Ivinhema
Empresário de Ivinhema acusado de tráfico internacional é absolvido
Prefeito da cidade também se livra da desconfiança de ter comprado uma caminhonete apreendida
CAMPO GRANDE NEWS
O empresário Luiz Carlos Honório, dono de uma loja de móveis em Ivinhema, foi absolvido pela Justiça Federal da acusação de tráfico de drogas. Sem fazer parte do processo, o prefeito do município, Juliano Ferro Barros Donato (PL) também se livra da desconfiança de estar na linha de sucessão da compra de uma caminhonete, que pertencia a Honório, e foi vendida a ele.
Na época da investigação, a Polícia Federal deflagrou a Operação Lepidosiren, em agosto de 2024. O nome foi dado devido ao apelido do principal alvo, Ednailson Marcos Queiroz Leal, o “Pirambóia'. Lepidosiren paradoxa é o nome científico da pirambóia, peixe da bacia amazônica com capacidade de respirar fora d’água. Este vendeu uma caminhonete Silverado a Honório e ele, a Donato.
Em decisão de dois dias atrás, 20 de maio, o juiz da 1ª Vara Federal de Ponta Porã, Bruno Barbosa Stamm condenou Pirambóia e absolveu os outros dois acusados: Eldo Andrade Aquino e Honório.

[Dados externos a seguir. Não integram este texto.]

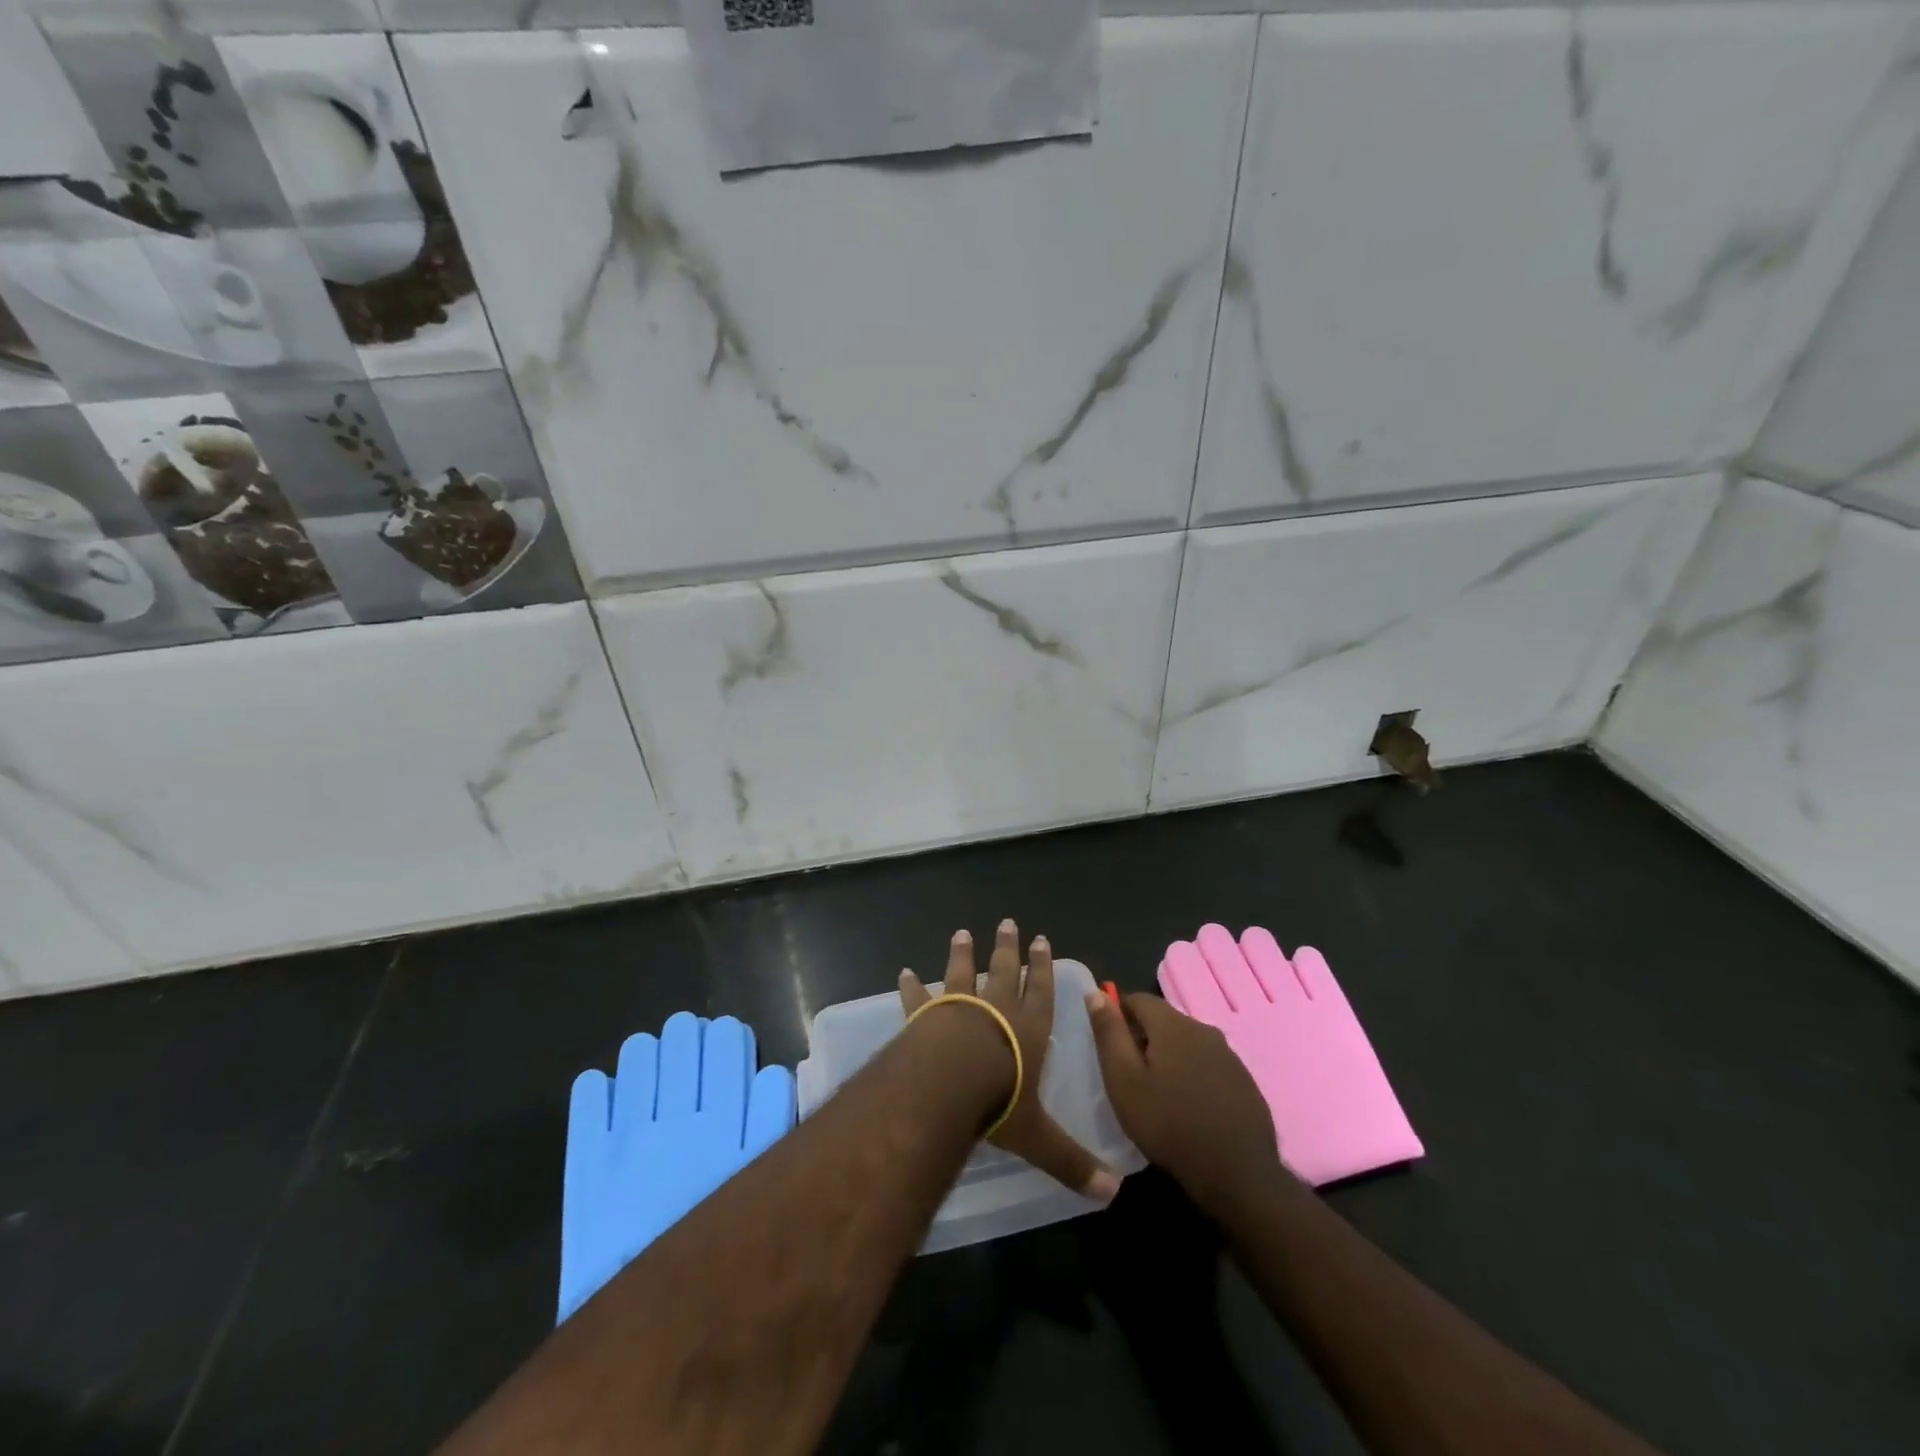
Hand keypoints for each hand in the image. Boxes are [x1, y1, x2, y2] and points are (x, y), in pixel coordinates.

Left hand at [562, 1014, 794, 1321]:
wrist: (658, 1326)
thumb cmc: (726, 1242)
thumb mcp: (764, 1178)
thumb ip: (772, 1124)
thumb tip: (769, 1073)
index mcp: (724, 1117)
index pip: (727, 1050)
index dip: (726, 1036)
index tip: (724, 1032)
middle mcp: (677, 1117)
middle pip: (682, 1052)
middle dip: (686, 1037)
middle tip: (686, 1030)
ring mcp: (629, 1139)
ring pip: (638, 1069)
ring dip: (644, 1055)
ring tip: (646, 1048)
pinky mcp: (590, 1166)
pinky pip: (590, 1113)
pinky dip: (596, 1093)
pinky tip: (601, 1083)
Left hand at [900, 919, 1119, 1204]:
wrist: (949, 1083)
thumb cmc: (1000, 1102)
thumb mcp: (1040, 1138)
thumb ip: (1072, 1162)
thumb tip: (1112, 1194)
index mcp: (1028, 1029)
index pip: (1040, 991)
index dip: (1042, 966)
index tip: (1041, 940)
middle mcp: (996, 1010)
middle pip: (1005, 971)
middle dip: (1008, 948)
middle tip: (1008, 923)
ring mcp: (959, 1007)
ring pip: (963, 973)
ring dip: (963, 953)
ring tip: (962, 933)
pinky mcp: (927, 1015)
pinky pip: (919, 997)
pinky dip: (912, 986)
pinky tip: (904, 973)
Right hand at [1085, 989, 1287, 1217]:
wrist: (1238, 1175)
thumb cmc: (1169, 1126)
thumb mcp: (1124, 1081)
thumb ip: (1109, 1034)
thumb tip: (1096, 993)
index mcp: (1172, 1024)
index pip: (1138, 998)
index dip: (1118, 1013)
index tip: (1108, 1042)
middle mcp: (1203, 1029)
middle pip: (1164, 1020)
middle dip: (1143, 1036)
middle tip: (1128, 1072)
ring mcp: (1229, 1055)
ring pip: (1188, 1043)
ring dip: (1170, 1056)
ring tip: (1157, 1091)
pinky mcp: (1244, 1081)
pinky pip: (1209, 1065)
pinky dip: (1193, 1075)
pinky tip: (1188, 1106)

De acordo com a decisão, não há prova suficiente de que Luiz Carlos e Eldo integravam qualquer associação criminosa voltada ao tráfico de drogas. Determinou-se ainda a devolução integral dos bens que haviam sido sequestrados do empresário durante as investigações, entre veículos, maquinário e mais de R$ 103 mil em dinheiro.

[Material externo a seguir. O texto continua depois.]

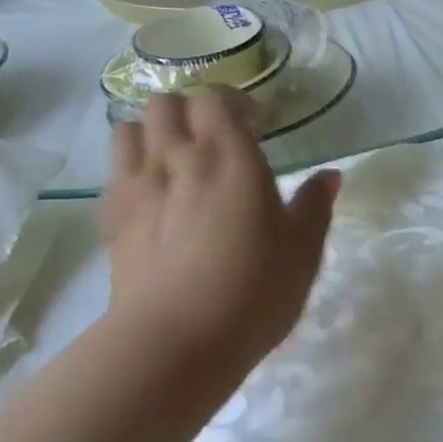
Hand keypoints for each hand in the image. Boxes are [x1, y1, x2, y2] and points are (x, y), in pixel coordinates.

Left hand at [102, 89, 338, 378]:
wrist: (174, 342)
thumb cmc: (252, 292)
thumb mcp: (302, 252)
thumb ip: (314, 206)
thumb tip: (330, 176)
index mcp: (228, 156)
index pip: (215, 99)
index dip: (236, 104)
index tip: (259, 126)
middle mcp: (176, 158)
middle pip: (167, 103)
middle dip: (192, 111)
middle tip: (217, 138)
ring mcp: (137, 186)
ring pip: (130, 129)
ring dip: (154, 133)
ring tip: (177, 159)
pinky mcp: (112, 219)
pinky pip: (115, 172)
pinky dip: (133, 169)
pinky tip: (153, 196)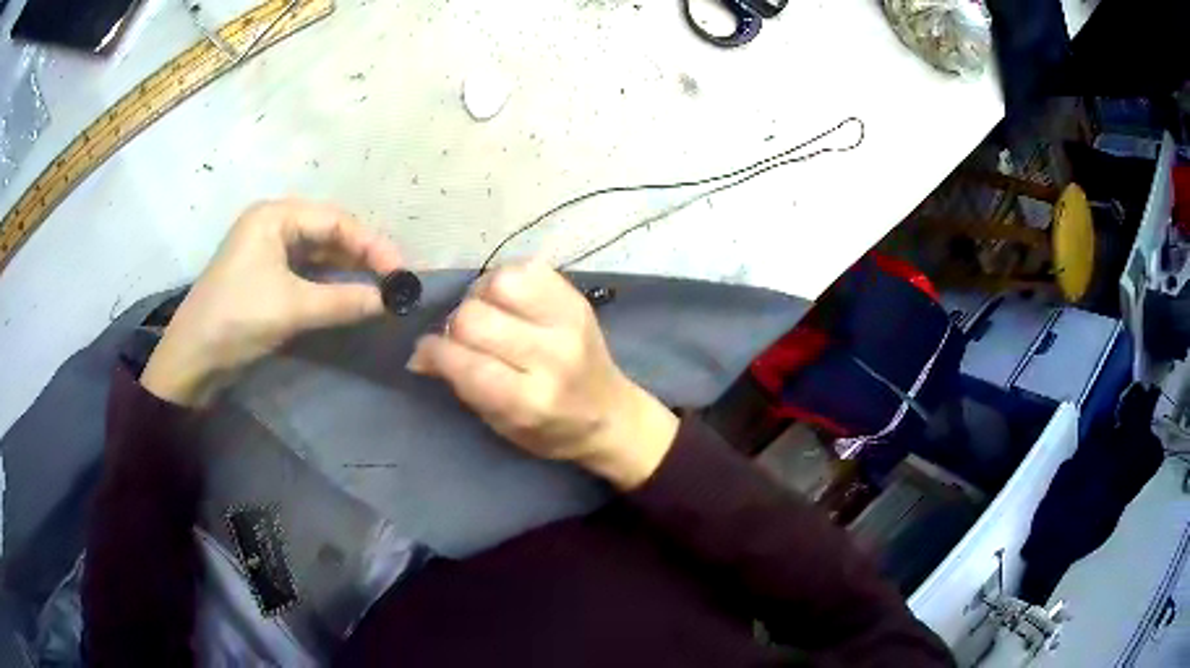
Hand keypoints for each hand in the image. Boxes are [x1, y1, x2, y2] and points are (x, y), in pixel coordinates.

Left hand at [141, 199, 402, 406]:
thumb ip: (344, 300)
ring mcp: (268, 252)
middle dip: (362, 256)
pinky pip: (307, 274)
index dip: (372, 244)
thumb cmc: (235, 320)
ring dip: (348, 272)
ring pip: (320, 255)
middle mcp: (273, 226)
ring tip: (380, 290)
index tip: (401, 273)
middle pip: (329, 234)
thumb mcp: (292, 308)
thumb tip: (391, 301)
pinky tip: (351, 297)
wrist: (191, 361)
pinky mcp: (266, 278)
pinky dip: (330, 285)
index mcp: (274, 216)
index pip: (336, 221)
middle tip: (394, 282)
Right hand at [406, 262, 678, 490]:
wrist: (612, 413)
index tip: (426, 354)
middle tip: (460, 339)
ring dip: (480, 297)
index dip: (433, 353)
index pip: (464, 363)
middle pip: (474, 318)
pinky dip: (506, 280)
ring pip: (498, 282)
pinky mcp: (576, 298)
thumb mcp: (501, 424)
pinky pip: (525, 267)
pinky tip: (509, 301)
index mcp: (530, 401)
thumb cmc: (551, 430)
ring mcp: (568, 321)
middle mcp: (552, 357)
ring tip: (488, 315)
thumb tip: (419, 355)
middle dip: (454, 328)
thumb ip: (460, 386)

A defesa reforça que as negociações entre Ferro e Honório - a compra de um imóvel e de uma caminhonete Silverado - foram realizadas no âmbito de relações comerciais privadas, “sem qualquer indício de que o prefeito tivesse conhecimento de investigações em curso ou de suposta ilicitude por parte do vendedor'. Ferro pagou pela Silverado com um Troller e um cheque pré-datado de R$ 380 mil.
NOTA À IMPRENSA
A defesa de Luiz Carlos Honório, representada pela Dra. Daniella Cunha e pelo Dr. Augusto Mendes, estagiário Ronaldo Junior, informa que a Justiça Federal reconheceu a total improcedência das acusações formuladas contra seu cliente no âmbito da Operação Lepidosiren, culminando em sua absolvição pela 1ª Vara Federal de Ponta Porã/MS.
Desde o início da ação penal, a defesa sustentou a inexistência de provas concretas capazes de demonstrar qualquer vínculo de Luiz Carlos Honório com organização criminosa ou associação voltada ao tráfico de drogas. Ao longo da instrução processual, restou evidenciada a fragilidade dos elementos apresentados pela acusação, especialmente diante das inconsistências dos relatórios investigativos, da ausência de provas objetivas e da incapacidade de se comprovar participação do acusado nos fatos imputados.
Na sentença, o Juízo foi categórico ao reconhecer que não houve comprovação robusta da suposta associação criminosa, destacando que os elementos constantes nos autos indicavam apenas relações comerciais lícitas envolvendo negociação de veículos, sem qualquer demonstração de integração em estrutura criminosa.
A decisão judicial também consignou que sequer as testemunhas policiais conseguiram atribuir a Luiz Carlos Honório participação efetiva em atividades relacionadas ao tráfico de drogas.
A absolvição reafirma a prevalência do devido processo legal, da ampla defesa e da presunção de inocência, além de representar o reconhecimento do trabalho técnico, firme e estratégico desenvolvido pela defesa ao longo de toda a persecução penal.
A defesa recebe a decisão com serenidade e confiança na Justiça, destacando que a sentença restabelece a verdade dos fatos e afasta, de forma definitiva, as acusações indevidamente direcionadas a Luiz Carlos Honório.